Sur les rives de l’Hudson, d’Edith Wharton : ce premier tome suivi de Les Dieux arrivent nous raconte l’histoire de Vance Weston, jeune romancier prédit à un brillant avenir mais dont la carrière ne dépassera pas ces espérances, entraînant avec lui sa jeune femme naïve. Encore une fois, Wharton met nos nerfs à l’épreuve avec cette plongée dans les abysses d’un homme dont le destin lui échappe. J’ai cependant été moins conquise que par Chez les heureux du monde, sans doute parce que j’ai éprouvé beaucoup moins d’empathie pour son héros que pour Lily Barton.
Je suis en revanche un peu passée à côté d’Ethan Frome, de la même auteur, dont le propos s’est révélé bien trop déprimant et sombre.

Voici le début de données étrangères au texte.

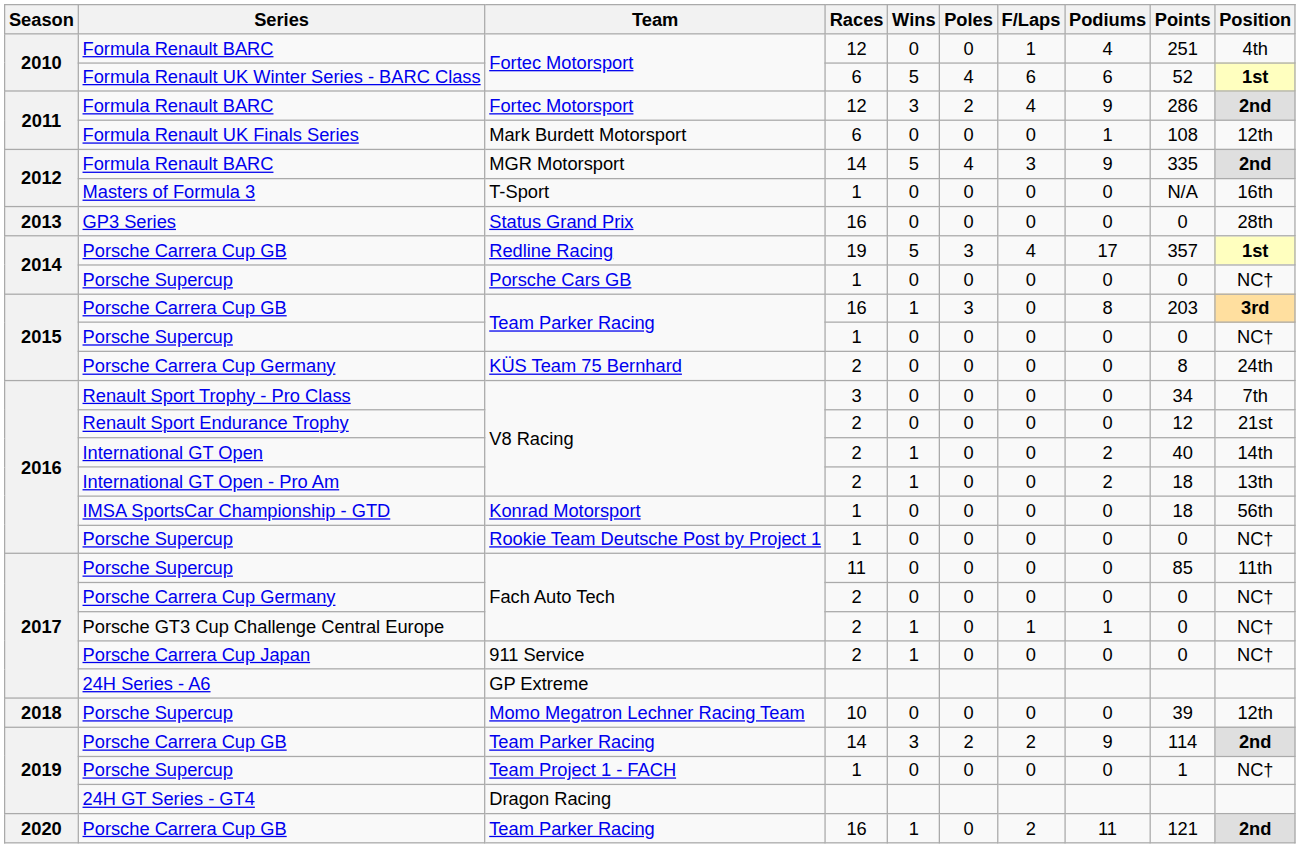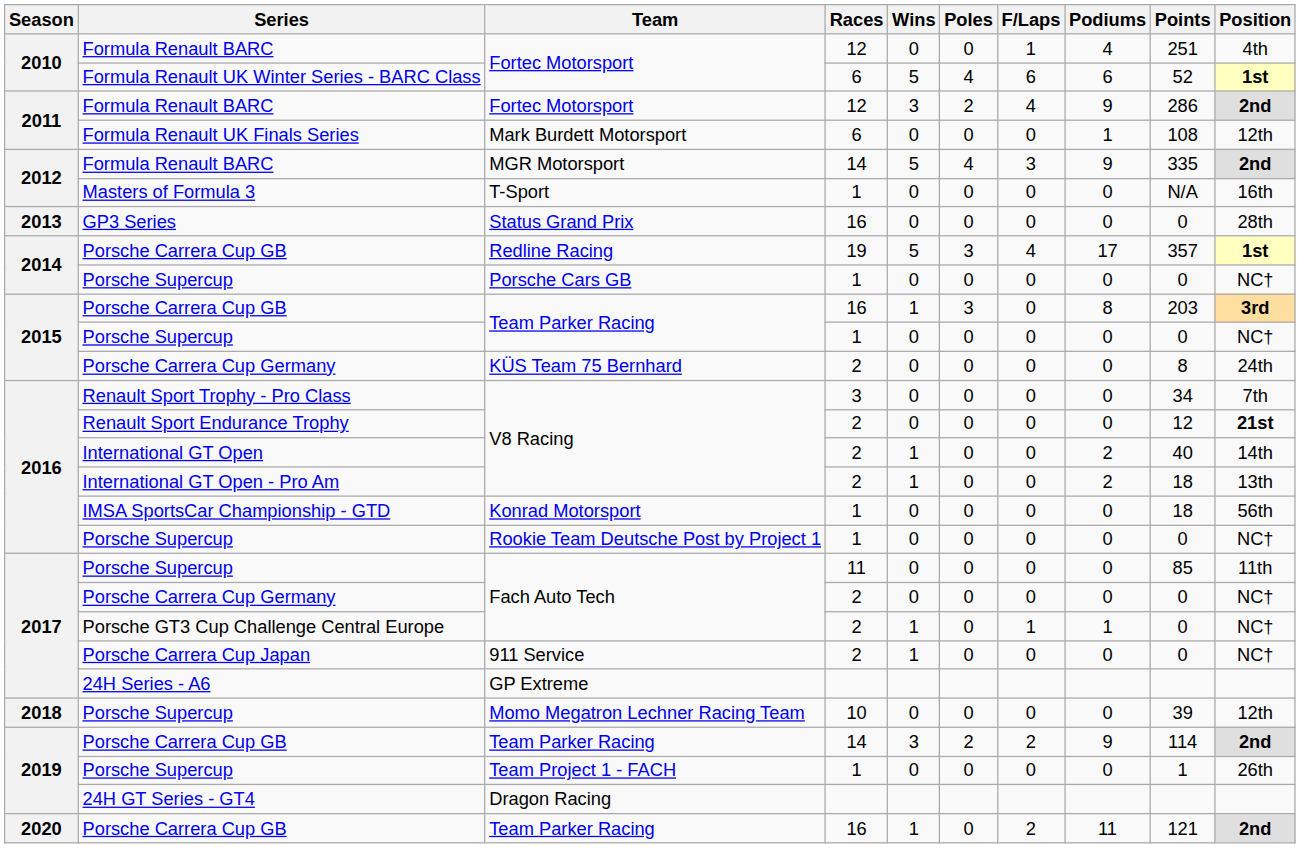Renault Sport Endurance Trophy / V8 Racing | Position: normal -> bold
Team Project 1 - FACH | Position: NC† -> 26th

Peut-être n’était-ce pas une bonne idée de lire un livre qui se passe dans un Massachusetts enneigé en plein mois de mai.

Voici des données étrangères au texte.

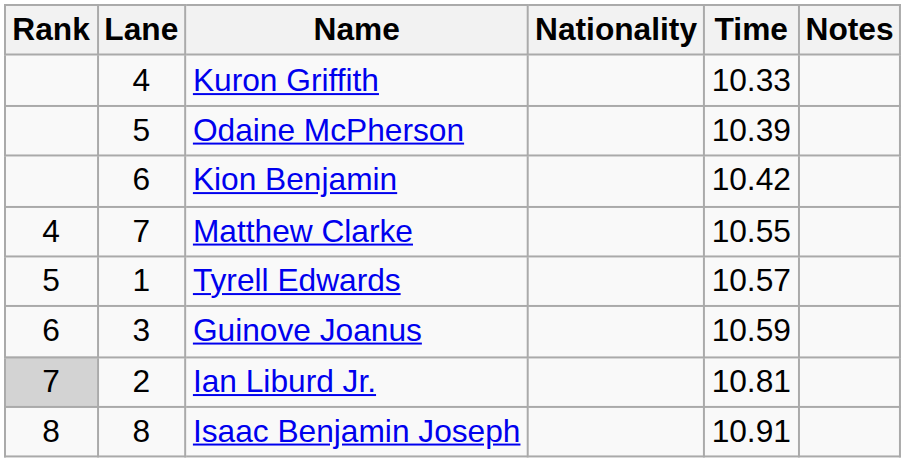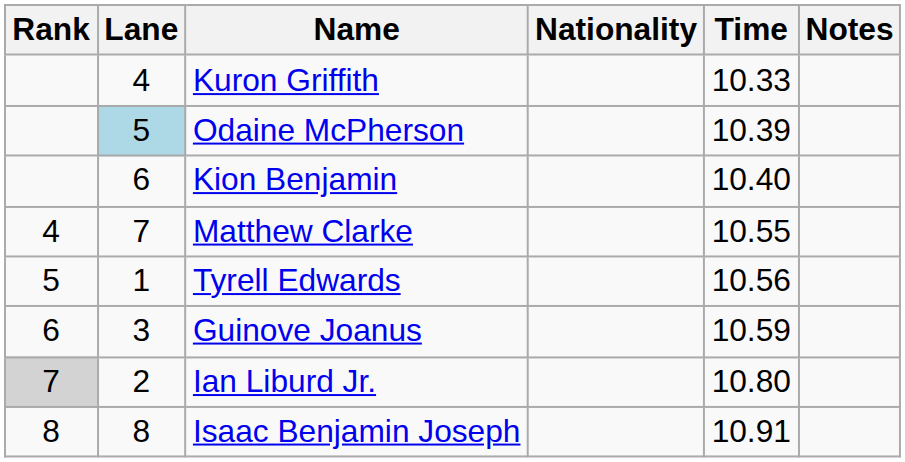Odaine McPherson | Lane: no background -> lightblue background
Kion Benjamin | Time: 10.42 -> 10.40
Tyrell Edwards | Time: 10.57 -> 10.56
Ian Liburd Jr. | Time: 10.81 -> 10.80
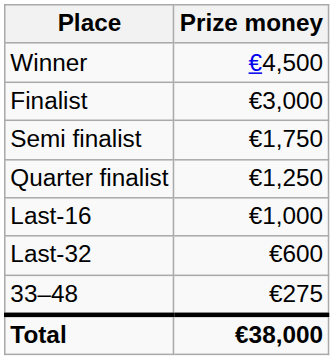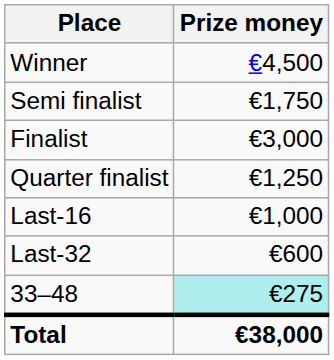rows swapped: Finalist <-> Semi finalist
33–48 | Prize money: no background -> paleturquoise background
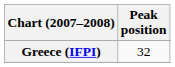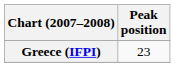Greece (IFPI) | Peak position: 32 -> 23
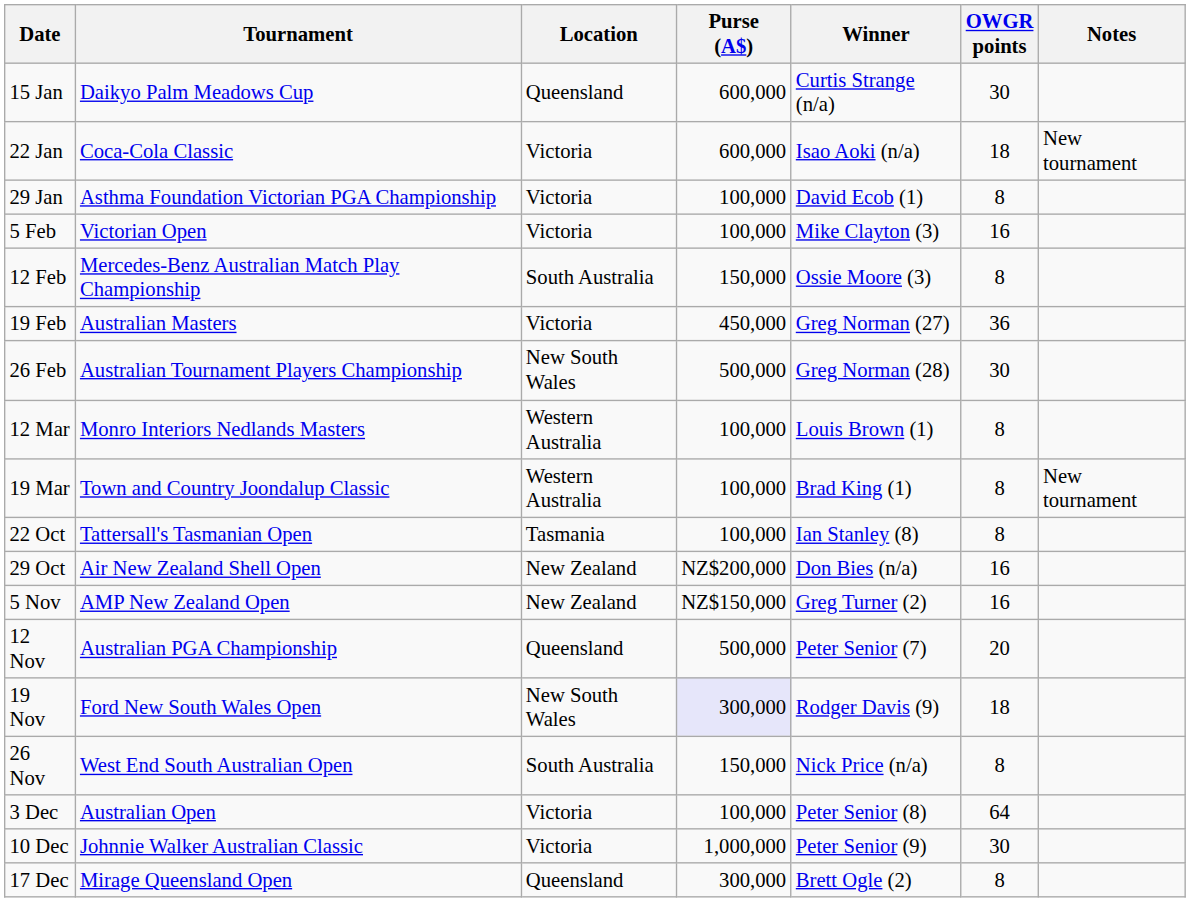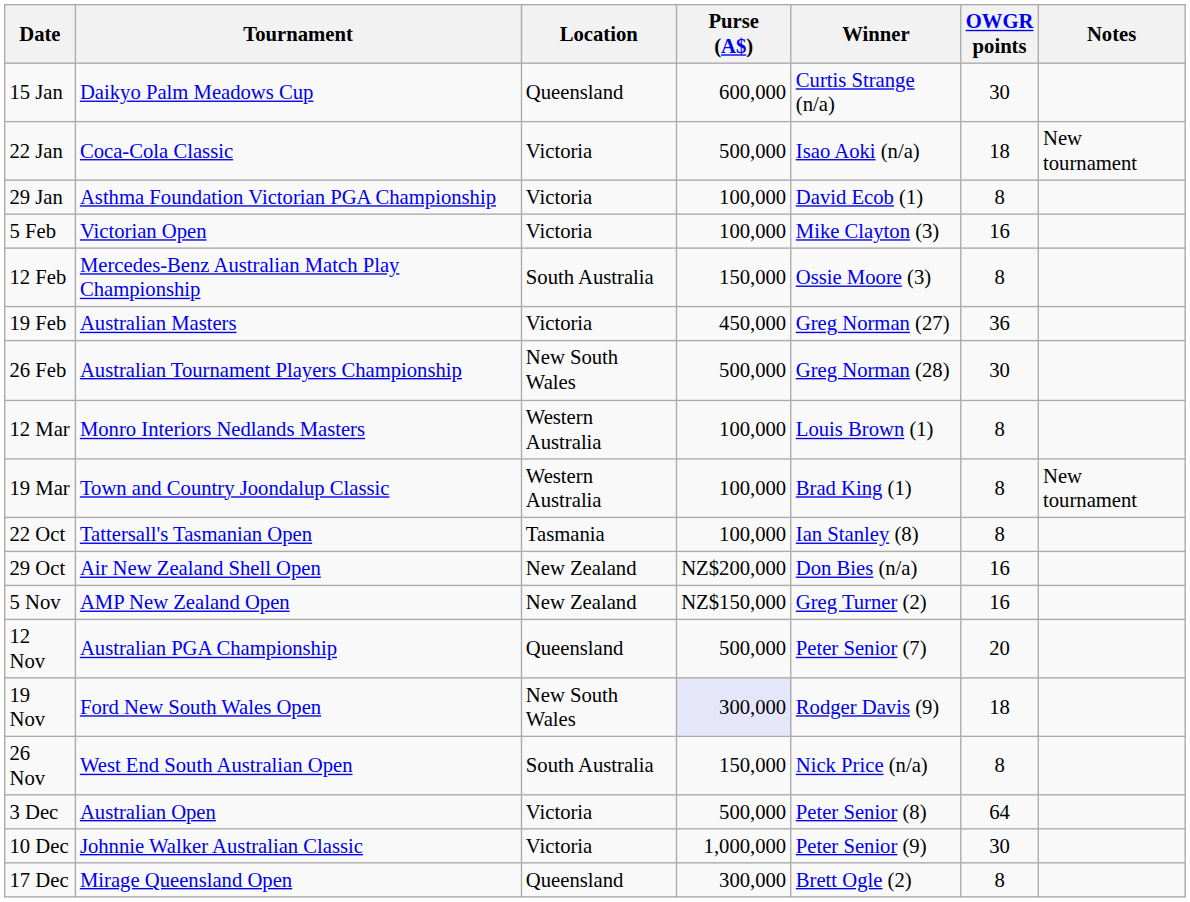22 Jan | Purse (A$): 600,000 -> 500,000
3 Dec | Purse (A$): 100,000 -> 500,000
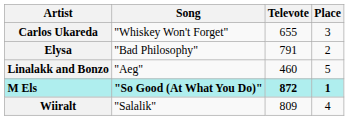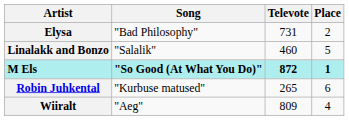- row: Carlos Ukareda | "Whiskey Won't Forget" | 655 | 3
Elysa | Televote: 791 -> 731
Linalakk and Bonzo | Song: "Aeg" -> "Salalik"
+ row: Robin Juhkental | "Kurbuse matused" | 265 | 6
Wiiralt | Song: "Salalik" -> "Aeg"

Infidélités, de Vita Sackwille-West : merci à Autrement et au Livre de Poche de nous faire redécouvrir l’immense talent de cette auteur pour laquelle on ne doute plus de mon admiration. Ce recueil de nouvelles est à l’image du reste : un bijou.
Le docteur Thorne, d’Anthony Trollope a confirmé mon intérêt pour cet auteur victorien à l’ironie douce-amère si britannique ! Aucun suspense dans cette histoire car nous savons bien que le docteur Thorne, qui a recueilli la jeune Mary et l’élève comme sa fille, favorisera son rapprochement avec le jeune Francis Gresham, fils de l’aristocratie du comté. Comme dans Quelle époque ! et Miss Mackenzie, Trollope allie l’humour et sa parfaite connaissance du cœur humain pour nous offrir un récit très riche malgré une ligne narrative simple. Querelles de village, manœuvres politiques, héritages compromis, jalousies féminines… on sourit, on apprend, on s’inquiète, bref, un vrai plaisir de lecture !
Ce jeune homme [Francis Gresham] aura notre faveur, figurera dans les scènes d’amour, aura ses épreuves et ses problèmes et les surmontera ou non, selon les cas. Je suis trop vieux maintenant pour être un écrivain au cœur insensible, et il est donc probable qu’il ne mourra pas de chagrin.
Un bon moment…

L’Abyssin, de Jean-Christophe Rufin : un bon roman historique, une belle plume et un exotisme bienvenu sont les atouts de ce roman basé sur des faits réels, l’ambassade de Jean-Baptiste Poncet au royaume du Négus, ancien royaume d’Ethiopie. La bleuette avec la fille du consul du Caire fait un peu plaqué, mais le contexte historique est passionnant et on se laisse porter !
Certaines n’avaient jamais vu la mer, de Julie Otsuka : heureusement que ce roman est court, car le choix narratif du « nous » qui exprime les nombreuses voix de ces Japonaises arrivant en Amérique peut être lassant. Heureusement que cette histoire est portée par un style plein de pudeur et de retenue, car les sujets évoqués auraient pu être simplement du voyeurisme. Heureusement, c’est un très beau texte.
Pour une fois, de David Nicholls : une comédie acide sur les coulisses du cinéma dans lesquelles David Nicholls promène son héros de « presque » en « peut-être ». Pour une fois, ce sera peut-être lui la star. Un bon roman de vacances, même si on est très loin de l’émotion dégagée par Un jour !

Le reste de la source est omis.